Ajoutons à cela que tout ce petit monde picole gaiement et on est pas loin de penser que William Boyle s'inscrit avec ce premier roman dans la grande tradition du hard boiled

Oui mais voilà. Le temps passe et nous sommes en 2016. Trente ans après le numéro un de la collection, d'un certain Jim Thompson. Alors certes, face au "Céline Texan" tout peut paraître adouci mais c'est aussi le temps qui veut ça. Laissons cependant le bénéfice du doute à William Boyle qui est peut-être vraiment alcoolique. Il faut reconnaître qu'il en parle particulièrement bien et n'utilise jamais la gnôle comme une simple ornementation décorative. Il est dans la ligne, une ligne qui est aujourd'hui marquée par de nouvelles figures tutélaires, une manière plus sociologique et moins psychologique, l'influence de David Simon se mesure à cette aune. Personne ne sera sauvé, la lutte n'est pas celle du bien contre le mal mais bien celle de la définition de ce qui est bien et de ce qui l'est un peu moins. Ou l'inverse. 

olde englishdewar's

 

 

 

 

 

 

 

 

 

 

Ci-dessus, notre proposition pour l'accord mets-vin. Le Dewar's White Label est disponible en France sans difficulté, il se distingue par un goût d'éponge et une attaque râpeuse mais n'a jamais rendu personne aveugle.

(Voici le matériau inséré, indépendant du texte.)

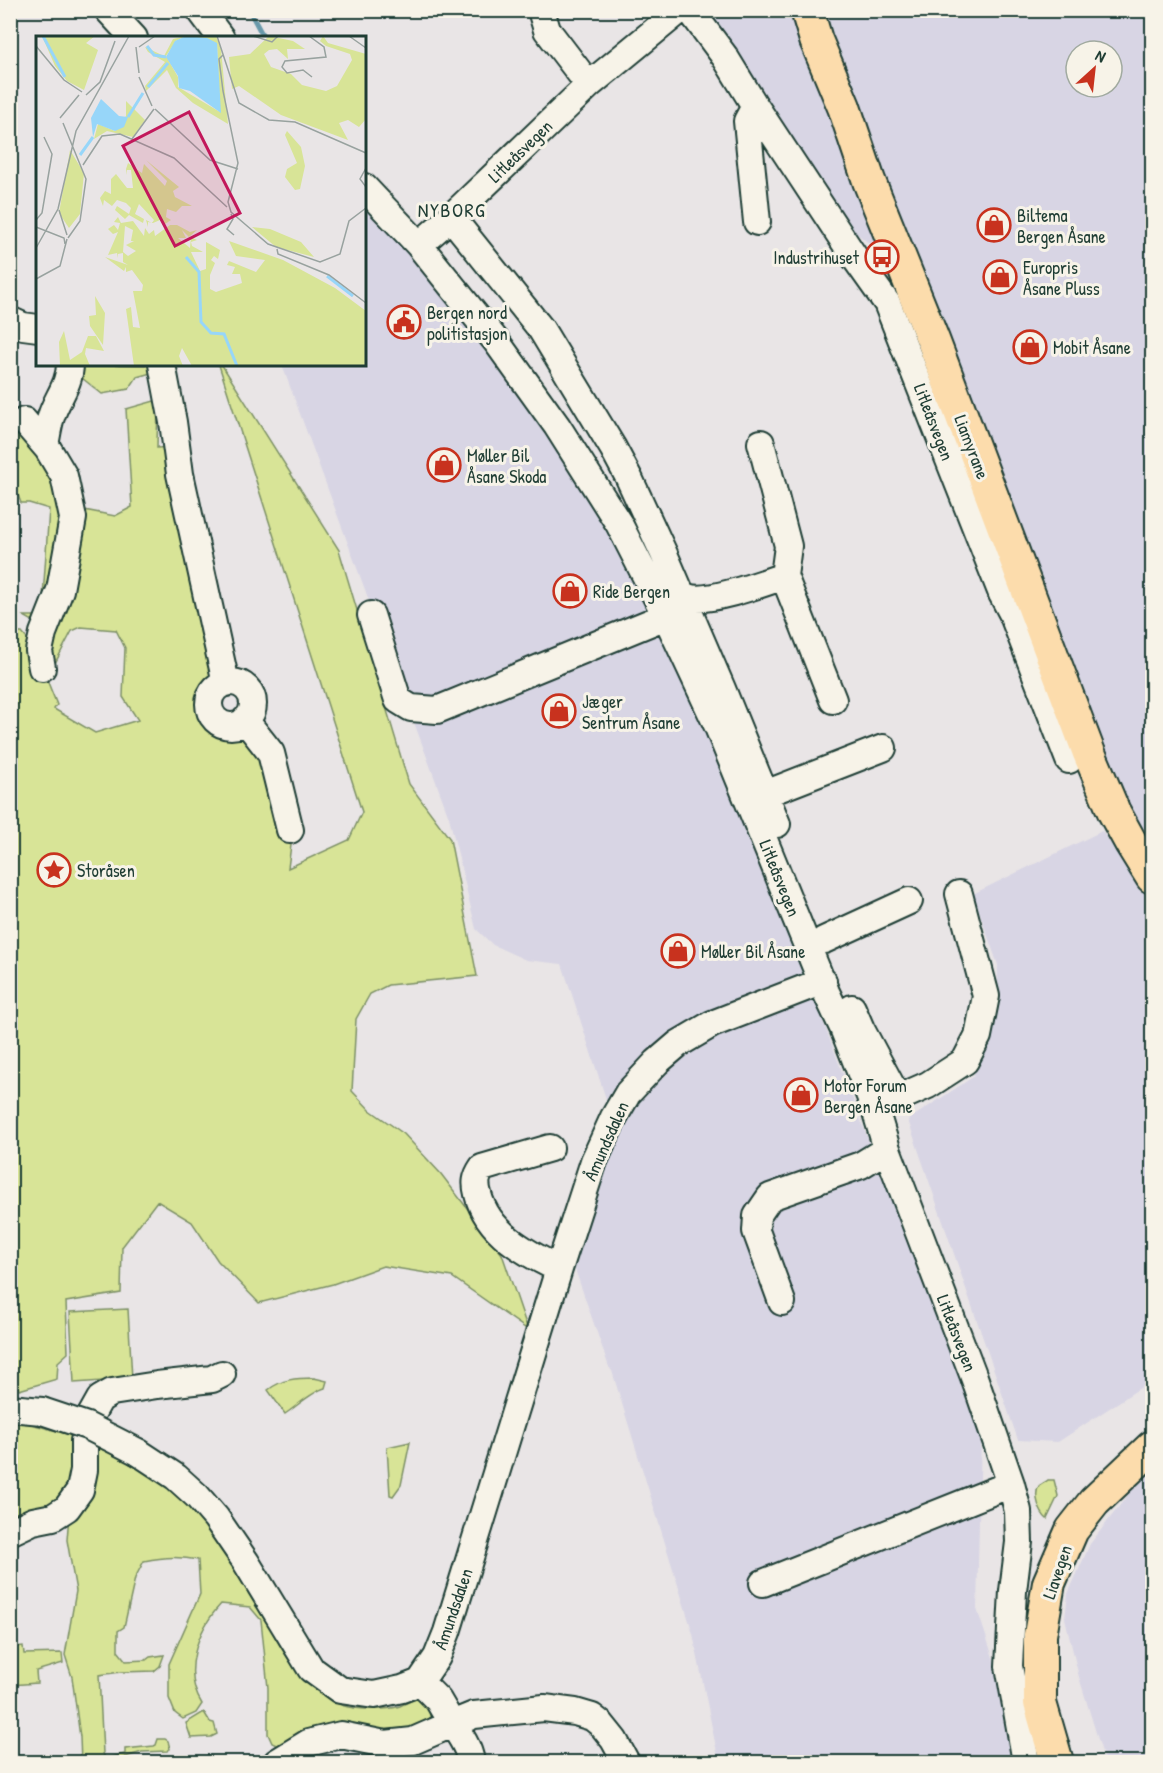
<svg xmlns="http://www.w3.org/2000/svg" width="1163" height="1773" viewBox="0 0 1163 1773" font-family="'Patrick Hand',sans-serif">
  <rect width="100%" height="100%" fill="#e9e5e6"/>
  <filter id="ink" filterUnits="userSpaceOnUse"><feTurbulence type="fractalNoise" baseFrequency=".0167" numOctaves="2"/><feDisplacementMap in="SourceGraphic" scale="12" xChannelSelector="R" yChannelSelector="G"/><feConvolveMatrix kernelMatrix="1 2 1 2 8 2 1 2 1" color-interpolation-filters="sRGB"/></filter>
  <g filter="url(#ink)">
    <!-- built -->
    <path fill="#d8d5e4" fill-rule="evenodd" d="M696,11H1152V872L894,263L837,218ZM1076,51H1112V87H1076Z
      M365,173L507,344L636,551L699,719L803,969L981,1435L977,1609L1014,1721L1032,1762H719L693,1634L612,1371L609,1367L562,1232L608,1105L562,964L526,960L493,945L476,929L449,817L282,365L364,364Z
      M1102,831L1152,898V1380L1058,1442L1018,1440L908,1120L973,1077L997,1014L998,965L973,894Z
      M1152,1472V1762H1105L1079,1677L1065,1618L1068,1594L1090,1544L1131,1491Z"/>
    <!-- green -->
    <path fill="#d8e497" stroke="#7c9066" stroke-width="1.5" d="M80,364L149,365L151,373L137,377L129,389L102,394L77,374Z
      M219,365H222L339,550L409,784L450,839L477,976L388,985L370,994L356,1019L352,1091L370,1110L404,1134L441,1174L502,1254L528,1330L452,1277L383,1266L333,1284L259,1303L218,1261L192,1222L157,1201L122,1247L121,1293L66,1302L68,1353L58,1362L57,1379L19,1390L11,1360V633H22L33,646L41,674L47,680L57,705L54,709L95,733L138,720L123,697L125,648L116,630L81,627L72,631L53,667L48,665L79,509L115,516L132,507L126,409L158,400L157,448L172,447L221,679L205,697V718L226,734L247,741L269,777L291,845L288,868L349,840L362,812Z
      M22,429L45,463L67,512L42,620H31L24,616H37L42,612L49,509L29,503H21L18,495H11L10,431Z
      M128,1309L132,1379L74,1383L70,1312Z
      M314,1378L327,1381L325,1388C313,1391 297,1406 285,1414L268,1390C282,1379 296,1378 314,1378Z
      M11,1422H24L82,1438L79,1461L59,1508L11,1526Z
      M410,1442L401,1485L393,1496L390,1495L387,1447Z
      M92,1444C145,1466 176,1487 212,1532C225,1548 238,1567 248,1585C270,1625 286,1670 325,1696C330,1699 336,1703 341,1705C356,1710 385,1711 400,1706C407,1703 413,1699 421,1698L429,1704L430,1721L420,1732L285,1749L272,1743L268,1734V1688L261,1620L250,1607L221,1604C197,1630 182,1673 202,1704L196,1713L183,1719L175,1713L169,1698V1664L200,1594L198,1560C180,1556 162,1557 144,1561L135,1578L124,1627L118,1631V1651L126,1661L146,1660L150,1657L164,1655L160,1666L154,1671L121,1672L99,1675L103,1753L105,1758L125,1754V1749L154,1746L156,1745L158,1739H165L168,1741L170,1749L167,1751L142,1752L118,1759L117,1762H81L80,1737L72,1677L65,1655L76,1591L67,1540L69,1515Z
      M1048,1480H1054L1058,1496L1047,1519C1040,1513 1033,1495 1039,1486C1040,1485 1047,1481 1048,1480Z
      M11,1644H15L16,1647L23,1646L24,1654L62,1653L63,1663L36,1671L37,1683L11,1685Z
      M204,1712L210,1722L214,1723L217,1734L211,1737L191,1738L186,1723Z"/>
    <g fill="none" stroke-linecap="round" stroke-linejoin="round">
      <!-- stream -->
      <path stroke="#6799aa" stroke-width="5" d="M249,10L264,38"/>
      <!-- minor casing -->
      <g stroke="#1f3d34" stroke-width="30">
        <path id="minor" d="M108,10L134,38
          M200,10L221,38
          M541,10L547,30L589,85
          M690,10L725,57L755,106L855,258L887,303L1002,594L1012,613L1069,760
          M755,106L747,121L757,222
          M364,187L419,245L496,341L557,426L619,524L666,616L718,727L826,992L843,1028L875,1109L887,1149L974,1377L1011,1484L1018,1511L1019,1542L1013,1591L1009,1666L1026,1762
          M451,217L541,329L613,448L629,478L664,554L722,689L777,824
          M419,245L451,217L589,85L680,10
          M10,320L23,326L38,328
          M162,364L173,422L180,474L226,683
          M24,421L48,449L64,476L73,518L60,590L43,633L39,651L42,668
          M45,445C47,436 48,426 51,417C56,399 70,385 70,364
          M784,576L833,700
          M679,593C682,594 685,596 687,597C706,604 764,583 784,576L788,546L761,443
          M371,615L398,700L411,708L437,710L666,616
          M209 704a22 22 0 1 1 44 0a22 22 0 1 1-44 0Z
          M245,720L271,753L290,830
          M765,794L883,748
          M824,940L909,901
          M852,1008L861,1029L892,1087L889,1093L875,1109
          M878,1107L928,1085L965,1061L978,1036L986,996L959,894
          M550,1148L482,1168C476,1177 475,1183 478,1194C487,1232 526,1253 559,1269
          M782,1302L756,1231L757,1216L770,1197L861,1165L887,1149
          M10,1408L42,1411
          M138,1452L176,1477L197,1496L216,1518L246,1562L311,1669L340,1690L374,1695L402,1689L420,1682L437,1657L447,1632L559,1269L594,1161L614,1117L628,1093L657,1062L678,1044L712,1024L823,981
          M10,1532L33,1521L53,1517L67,1508L80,1490L84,1470V1441L91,1415L100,1399L112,1392L157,1385L212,1379L222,1374
          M763,1583L1011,1484
          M277,1762L308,1743L341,1735L385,1744L413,1741L452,1724L438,1700L420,1682
          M471,1762C469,1748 461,1736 452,1724L474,1715L544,1708L575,1712L592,1717L602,1725L614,1740L626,1762"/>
      </g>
      <!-- major casing -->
      <g stroke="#1f3d34" stroke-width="36">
        <path id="major" d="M807,10L816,40L844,107L869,181L933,340L1089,753L1114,812L1131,843L1152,877
          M1057,1762L1040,1703V1635L1049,1583L1072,1530L1094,1502L1152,1447"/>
      </g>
      <!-- minor -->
      <use href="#minor" stroke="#f7f3e8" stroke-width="26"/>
      <!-- major -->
      <use href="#major" stroke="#fcdcac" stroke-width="32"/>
      <!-- minor-bridge casing -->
      <g stroke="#1f3d34" stroke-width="30" stroke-linecap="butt">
        <path id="minor-bridge" d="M42,1411L87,1426L138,1452"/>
      </g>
      <!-- minor-bridge -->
      <use href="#minor-bridge" stroke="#f7f3e8" stroke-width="26"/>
    </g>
  </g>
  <!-- icons -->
  <defs>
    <g id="shop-ring" transform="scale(1.725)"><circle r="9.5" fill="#f7f3e8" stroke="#c8321e" stroke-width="1.5"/><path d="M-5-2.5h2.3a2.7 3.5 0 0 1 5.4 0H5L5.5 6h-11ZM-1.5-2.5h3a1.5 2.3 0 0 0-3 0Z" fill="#c8321e"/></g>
    <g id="bus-ring" transform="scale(1.725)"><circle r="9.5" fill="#f7f3e8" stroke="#c8321e" stroke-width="1.5"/><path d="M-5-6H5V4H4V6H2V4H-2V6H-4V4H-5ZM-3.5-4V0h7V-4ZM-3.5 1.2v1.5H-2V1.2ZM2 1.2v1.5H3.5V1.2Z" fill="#c8321e"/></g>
    <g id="civic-ring" transform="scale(1.725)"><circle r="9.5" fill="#f7f3e8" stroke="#c8321e" stroke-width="1.5"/><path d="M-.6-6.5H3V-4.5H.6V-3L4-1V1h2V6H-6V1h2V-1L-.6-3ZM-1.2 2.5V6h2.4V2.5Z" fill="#c8321e"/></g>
    <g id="sight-ring" transform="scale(1.725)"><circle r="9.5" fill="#f7f3e8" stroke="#c8321e" stroke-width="1.5"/><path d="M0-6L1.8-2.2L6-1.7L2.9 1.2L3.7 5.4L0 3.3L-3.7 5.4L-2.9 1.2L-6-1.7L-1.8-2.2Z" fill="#c8321e"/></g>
  </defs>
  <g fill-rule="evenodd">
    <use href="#shop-ring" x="994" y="225"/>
    <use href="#bus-ring" x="882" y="257"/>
    <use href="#shop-ring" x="1000" y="277"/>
    <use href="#civic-ring" x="404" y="322"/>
    <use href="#shop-ring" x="1030" y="347"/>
    <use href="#shop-ring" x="444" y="465"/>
    <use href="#shop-ring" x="570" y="591"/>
    <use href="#shop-ring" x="559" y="711"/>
    <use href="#sight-ring" x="54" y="870"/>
    <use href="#shop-ring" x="678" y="951"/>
    <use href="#shop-ring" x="801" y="1095"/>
  </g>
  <g text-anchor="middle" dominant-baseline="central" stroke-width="6" stroke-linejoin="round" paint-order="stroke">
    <!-- street labels -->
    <g font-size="18" fill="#1f3d34" stroke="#f7f3e8">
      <text transform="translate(520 151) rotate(-44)">Litleåsvegen</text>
      <text transform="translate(934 422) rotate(69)">Litleåsvegen</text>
      <text transform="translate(972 447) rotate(69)">Liamyrane</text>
      <text transform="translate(780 878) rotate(68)">Litleåsvegen</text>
      <text transform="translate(606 1141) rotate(-66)">Åmundsdalen</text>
      <text transform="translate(957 1333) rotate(69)">Litleåsvegen</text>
      <text transform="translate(1057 1572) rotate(-71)">Liavegen</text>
      <text transform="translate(453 1609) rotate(-71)">Åmundsdalen</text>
    </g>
    <!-- poi labels -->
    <g font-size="18" fill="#1f3d34" stroke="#f7f3e8" text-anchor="start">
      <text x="1017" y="215">Biltema<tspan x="1017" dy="21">Bergen Åsane</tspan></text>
      <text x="859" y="257" text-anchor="end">Industrihuset</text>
      <text x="1023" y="267">Europris<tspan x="1023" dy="21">Åsane Pluss</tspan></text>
      <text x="427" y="312">Bergen nord<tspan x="427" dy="21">politistasjon</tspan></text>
      <text x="1053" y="347">Mobit Åsane</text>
      <text x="467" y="455">Møller Bil<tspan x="467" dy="21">Åsane Skoda</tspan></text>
      <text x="593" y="591">Ride Bergen</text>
      <text x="582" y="701">Jæger<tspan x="582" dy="21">Sentrum Åsane</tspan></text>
      <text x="77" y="870">Storåsen</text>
      <text x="701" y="951">Møller Bil Åsane</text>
      <text x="824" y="1085">Motor Forum<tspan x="824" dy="21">Bergen Åsane</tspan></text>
    </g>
    <!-- neighbourhood labels -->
    <g font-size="20" letter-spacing="1.5" fill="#1f3d34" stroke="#f7f3e8">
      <text x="452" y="209">NYBORG</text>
    </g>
  </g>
  <!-- overview -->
  <g transform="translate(36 36)">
    <rect width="330" height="330" fill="#e9e5e6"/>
    <path d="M6,0H59L50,7L62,14L48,54L31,45L19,30ZM150,0L140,5L130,20L142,41V51L184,76L181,8L155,0H180L185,13L192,88L157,67L140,52L131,34L110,55L109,50L129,26L112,16L109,11L128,20L137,3ZM233,0L257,5L269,13H251L252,23L241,13L233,14L228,18L235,31L255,38L266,49L290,55L301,50L316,24L314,18L290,10L284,5L287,0L292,7L330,18V83L323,91L312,84L303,87L312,104L245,79L203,50L196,53L193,21L214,18ZM90,65L109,84L97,101L71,95L58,103L62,88L79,95L90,80ZM251,95L265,111L269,130L264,153L259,154L249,141L251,133L261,127L249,99ZM34,114L48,137L44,178L33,192L23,177ZM110,124L143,151L137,155L139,161L156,170H146L140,176L131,173L130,181L135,184L129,188L124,184L117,187L112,186V191L110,184L116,187L118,184L103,168L99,178L108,183L107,187L93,179L89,183L79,174L81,170L93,178L95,172L90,167L81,164L76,170L68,164L67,170L64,162L69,155L75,158V143L80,138L91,152H97L95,134H91V139L90,133L92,127L106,137L108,128L129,150L131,145ZM82,181L85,187L97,185L108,200L109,192L113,198L118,194L119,200L134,189H141L154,196L161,194L153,201L146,194L150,202H142L154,212L155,201L161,204L155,206L156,210L167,216H155L164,235L170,233V206L184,214L182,223L178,220L175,224L179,227L174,239V253L180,256L206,247L204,238H196L199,231L191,229L193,225L220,236L229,224L200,220L193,205L247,224L299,252L330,275V330H156L146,312L143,320L147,330H98L90,273L95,271L97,291L104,292L97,255H106L107,249L96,234L90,236V231L88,235L69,221L92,229L87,226V217L82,218V222L81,217L72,219L82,196L77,198L72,193L78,189L82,194L84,187L78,186ZM89,190L97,194L95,205H98L90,209L100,215L92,220L87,216ZM216,191L234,193L265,206L278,221L240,211ZM59,260L69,277L67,309L54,290L53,280L60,279ZM28,295L34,324L46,316L52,300H60L68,315L50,312L49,318L54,330H24L23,306Z" fill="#d8e497" fill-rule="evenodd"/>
    <path d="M150,0L171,2L181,7L185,77L154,55L143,52L142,40L130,21L139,5ZM65,63L83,80L92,81L88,91L79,95L61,88L57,101L55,82Z" fill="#97d6f9"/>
    <path fill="none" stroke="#97d6f9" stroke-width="3" d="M7,0L29,41M111,10L118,19L130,21M112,51L132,27M92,81L107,57M44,119L57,101M150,221L163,236L165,286L175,297L188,298L201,330M291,240L317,260"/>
    <path fill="none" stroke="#98a29f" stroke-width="1.5" d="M181,0L203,67L233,84L259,86L330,117M217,0L236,6L242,0M273,0L288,11L290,21L249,25L246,31L251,37L267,34L276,41M313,0L330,12M0,10L28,44L46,56M100,11L103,37M103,11L119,0M187,19L183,23L187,55L202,127L192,166L195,176L232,208L284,226L304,218L313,185L330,172M103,41L116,70M50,59L64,46L79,5M119,73L174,124L202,133M24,82L43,59M27,87L50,143L44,185L32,202M96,103L118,73M47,129L66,100L84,98L138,122L191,171M330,132L324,143L330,151M23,174L31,199M195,178L197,183L191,193L198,199M0,184L6,177L16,118L8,101M0,191L28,202L29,208M0,212L22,173L40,95L93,0M241,213L242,218L293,239L330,267M0,243L24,230L31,203"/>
    <path fill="#c2185b" fill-opacity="0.15" stroke="#c2185b" stroke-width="3" d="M153,76L204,177L139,210L87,110Z"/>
    <rect width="330" height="330" fill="none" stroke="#1f3d34" stroke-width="3"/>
  </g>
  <!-- margin -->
  <rect width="1163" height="1773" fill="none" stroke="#f7f3e8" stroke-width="36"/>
  <rect x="18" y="18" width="1127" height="1737" fill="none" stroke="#1f3d34" stroke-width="2" filter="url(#ink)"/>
  <!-- north arrow -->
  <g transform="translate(1094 69) rotate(27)"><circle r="28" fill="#f7f3e8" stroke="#a1aaa0" stroke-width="1.5"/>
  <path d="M0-4.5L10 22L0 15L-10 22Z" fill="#c8321e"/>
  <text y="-9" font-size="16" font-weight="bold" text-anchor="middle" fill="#1f3d34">N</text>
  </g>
</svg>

Une gorgée de Olde English ne sera pas de trop pour faire descendre le sirop, même si elle est un peu plus difficile à trouver chez nous – mais nous ne manquons pas en Europe de brasseries capables de fabriquer de la bière lourde et tiède à prix compet.  

N'hésitez donc pas et plongez pour une virée  dans la noirceur sans relâche de l'archéo Brooklyn.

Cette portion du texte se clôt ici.